What the court decided

The court upheld the finding that Ms. Le Pen and other figures in her party misused funds from the European Parliament, an arrangement prosecutors said diverted EU money meant for parliamentary work to pay party staff. But it reduced the centerpiece of the earlier punishment: a five-year ban on holding public office imposed in March 2025 was cut to an effective ban of about 15 months, France 24 reported.

On the prison sentence, the court handed down three years, with two suspended and the remaining year to be served under an electronic ankle monitor rather than behind bars, Al Jazeera reported. The practical upshot: the legal obstacle that had appeared likely to sideline her for 2027 was lifted.

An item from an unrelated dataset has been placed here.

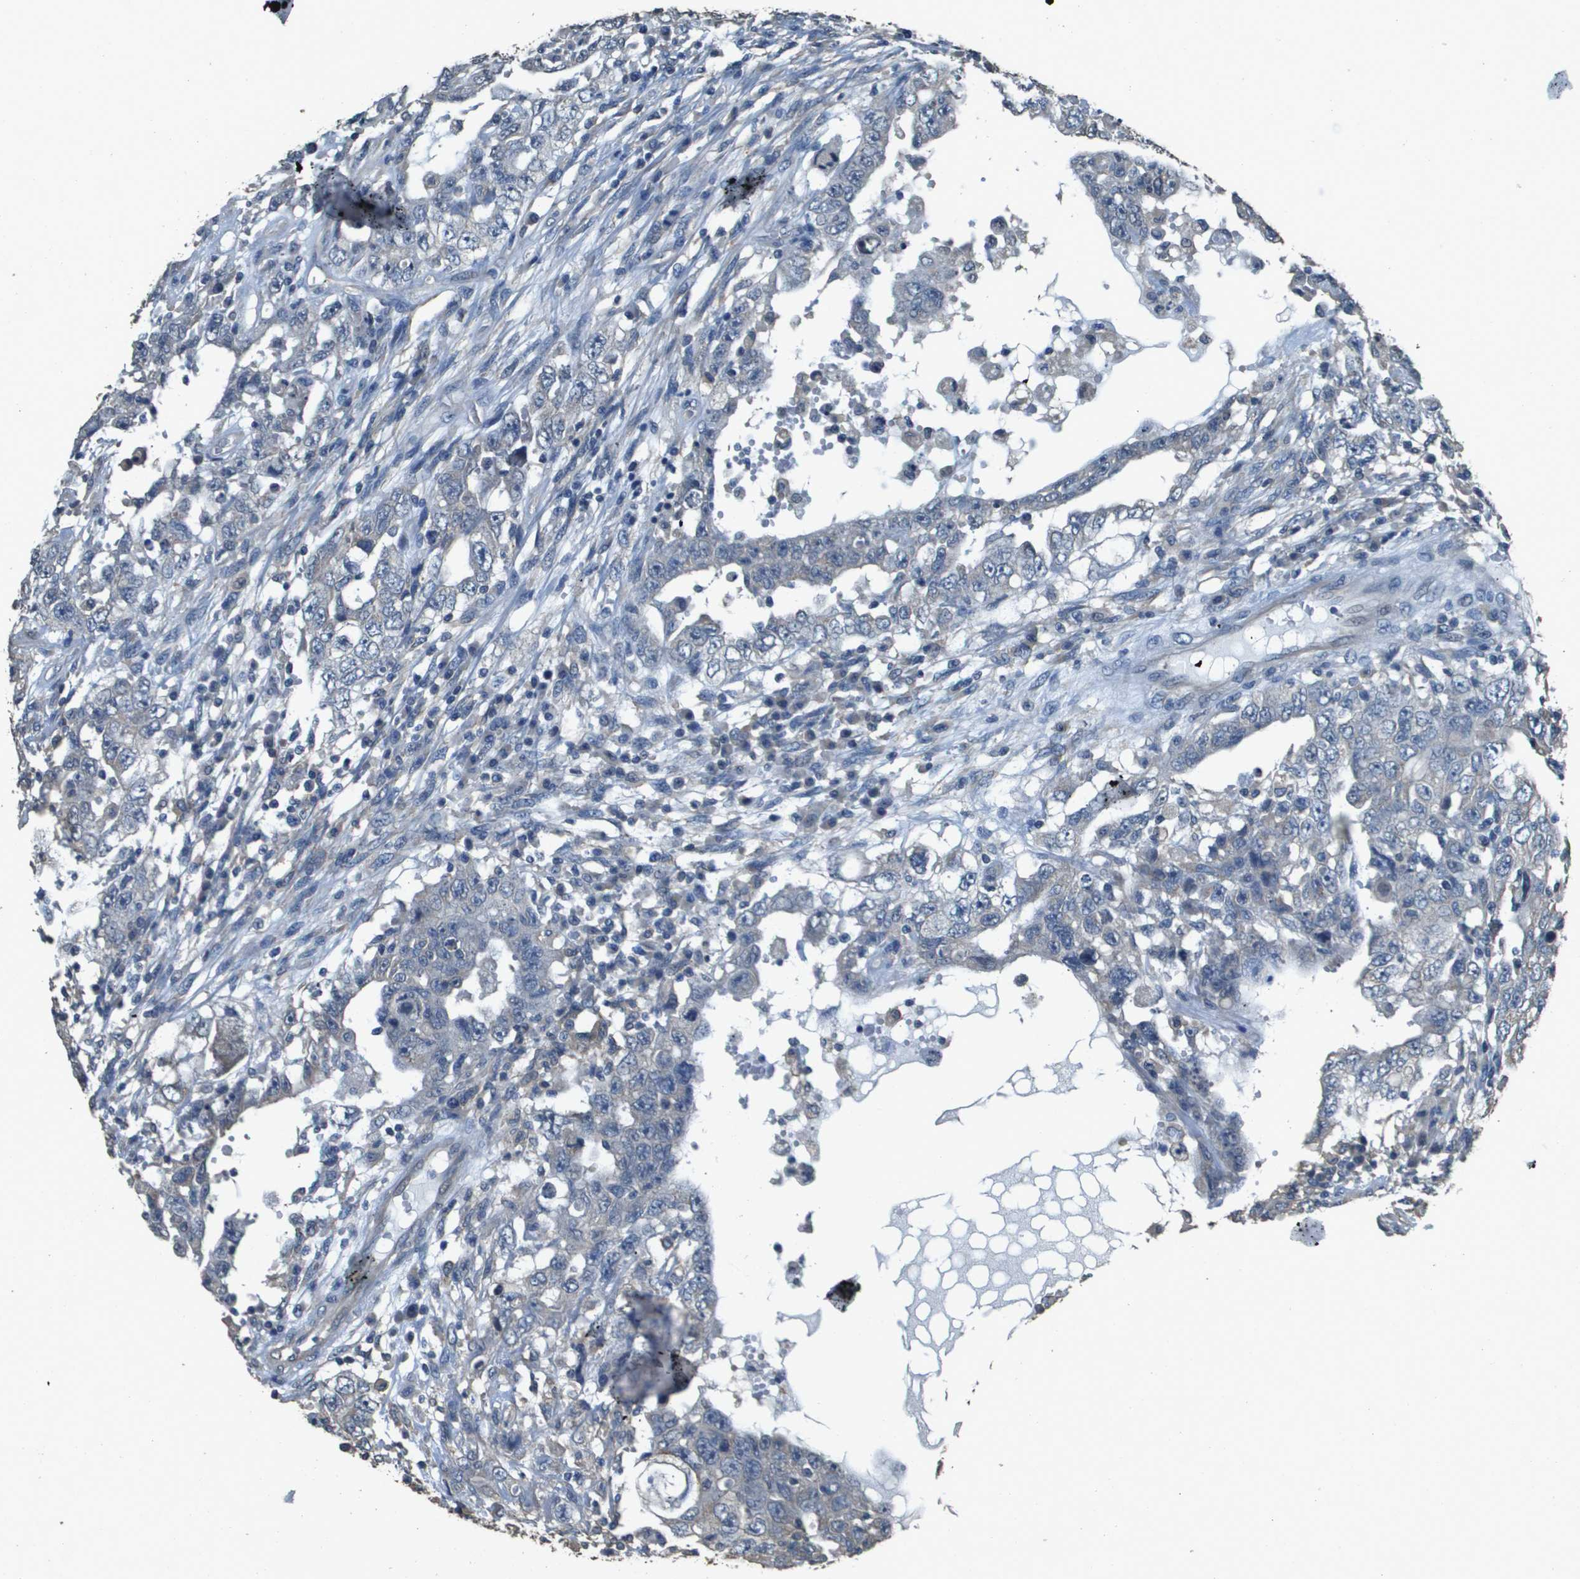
{"staining": {"intensity": "negative", "quantity": "none", "location": "none"}, "tissue": "testis cancer", "cell_type": "Tumor cells", "image_type": "cancer", "snomed": [{"axis": "morphology", "description": "Carcinoma, Embryonal, NOS"}, {"axis": "topography", "description": "Testis"}], "caption": "Tumor cells show no significant expression in testis embryonal carcinoma.", "gene": "RAB6B", "patient": {"sex": "male", "age": 26}}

Cleared to run, but undecided

Being allowed to run is not the same as running. Ms. Le Pen suggested she would not mount a campaign hemmed in by court-imposed conditions on her movement. "When you're a presidential candidate, you need to be completely free to move around," she said, adding that she could not "depend on a magistrate" to let her attend a rally, France 24 reported. She was expected to say more about her intentions in the hours after the ruling.

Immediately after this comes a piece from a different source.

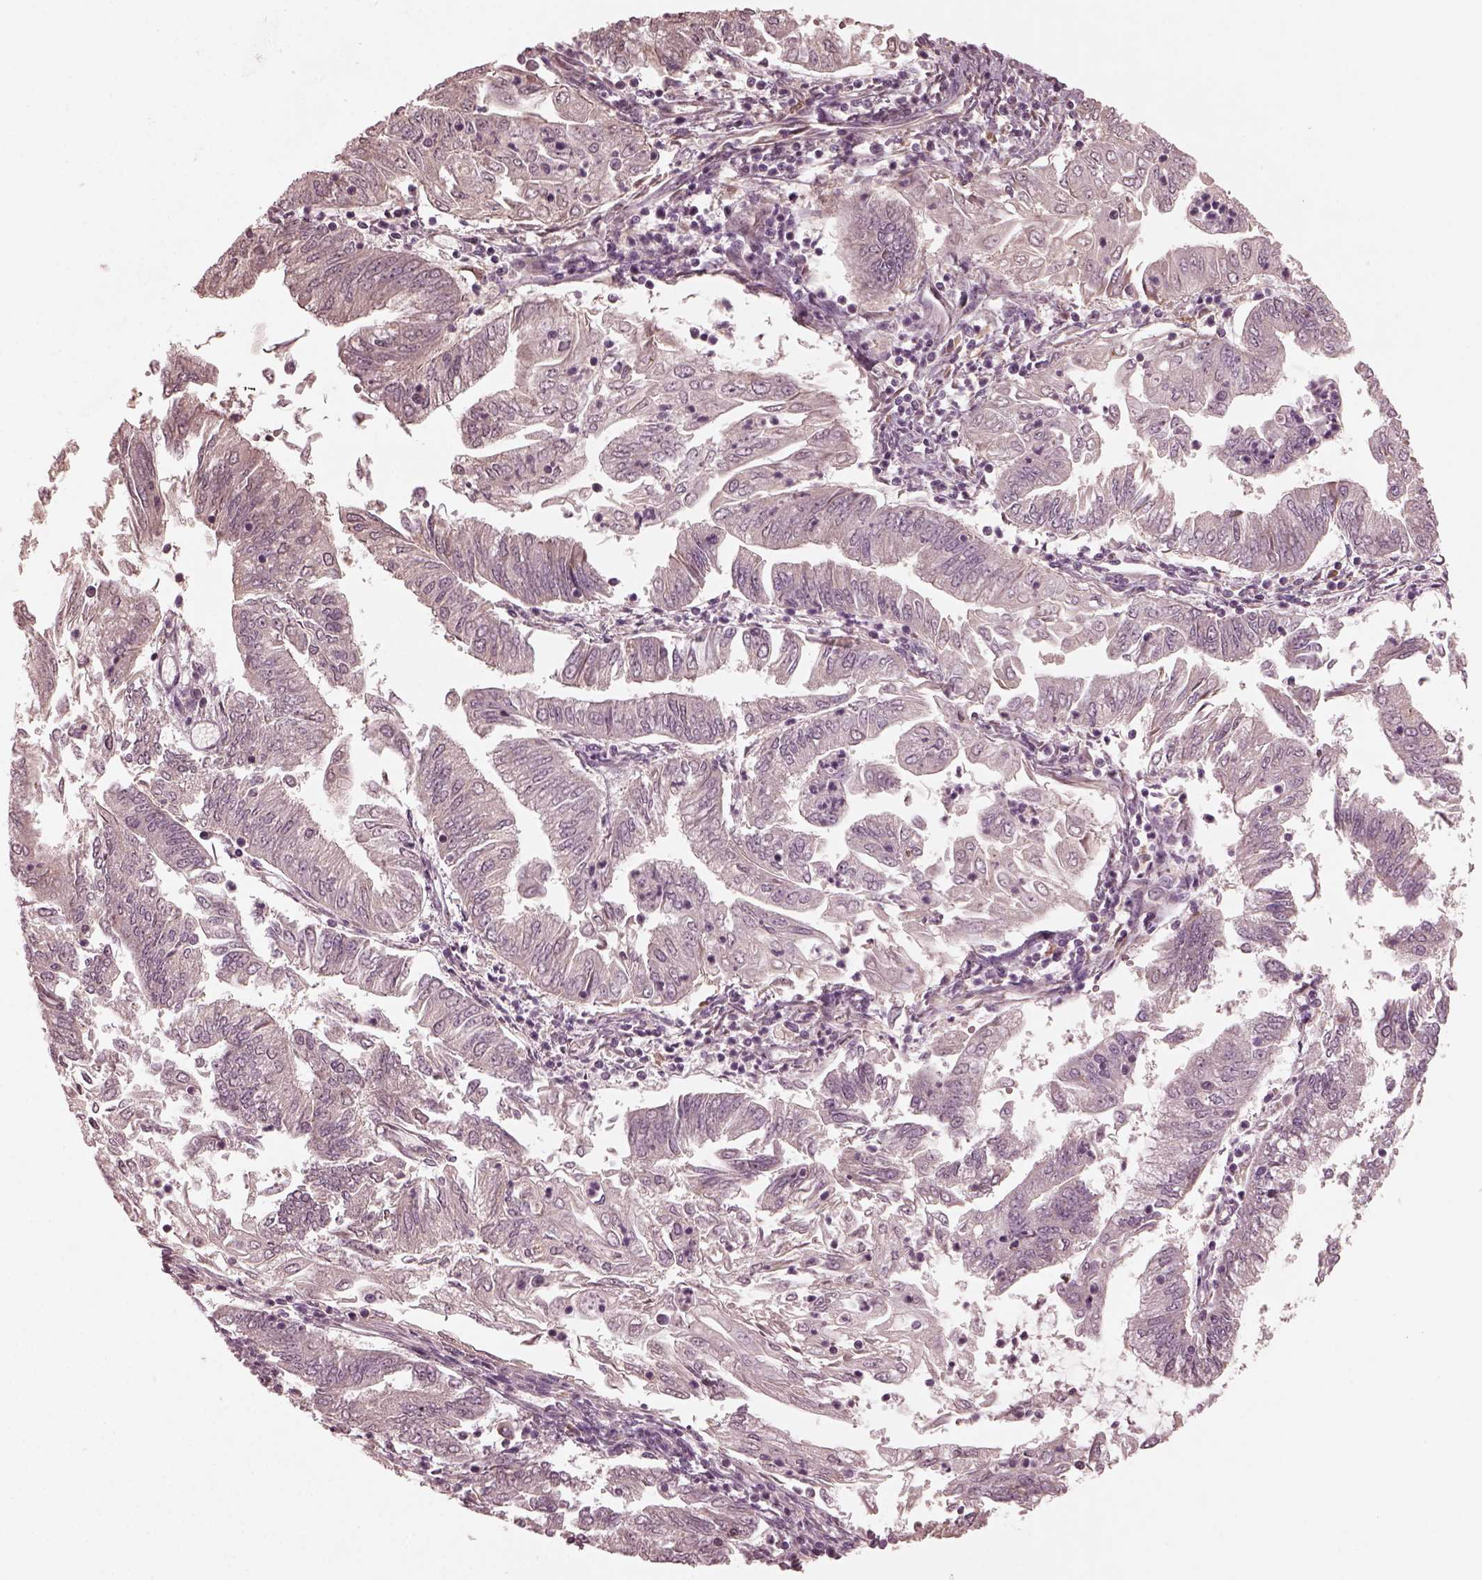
{"staining": {"intensity": "negative", "quantity": "none", "location": "none"}, "tissue": "endometrial cancer", "cell_type": "Tumor cells", "image_type": "cancer", "snomed": [{"axis": "morphology", "description": "Adenocarcinoma, NOS"}, {"axis": "topography", "description": "Endometrium"}], "caption": "Adenocarcinoma (endometrial) was stained to show a protein in brown. There is no significant staining in tumor cells. Nuclei are stained in blue.", "gene": "VWA5B1", "patient": {"sex": "female", "age": 55}}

The party's succession question

The verdict also bears on the future of the National Rally, the party Ms. Le Pen has led to the brink of power. Her 30-year-old protégé, Jordan Bardella, the party's president, had been widely discussed as the candidate who would carry its banner if she were barred. The ruling scrambles that calculation, restoring Ms. Le Pen as a possible standard-bearer while leaving open whether she or Mr. Bardella will ultimately run.

A polarizing case

The case has been contentious in France, with Ms. Le Pen's allies casting the prosecution as politically motivated and her opponents insisting it was an ordinary application of the law to a serious misuse of public money. Tuesday's outcome, upholding the wrongdoing but easing the penalty, gave neither side a clean victory. What it did do was return one of the most consequential questions in French politics, whether Marine Le Pen will be on the 2027 ballot, to Ms. Le Pen herself.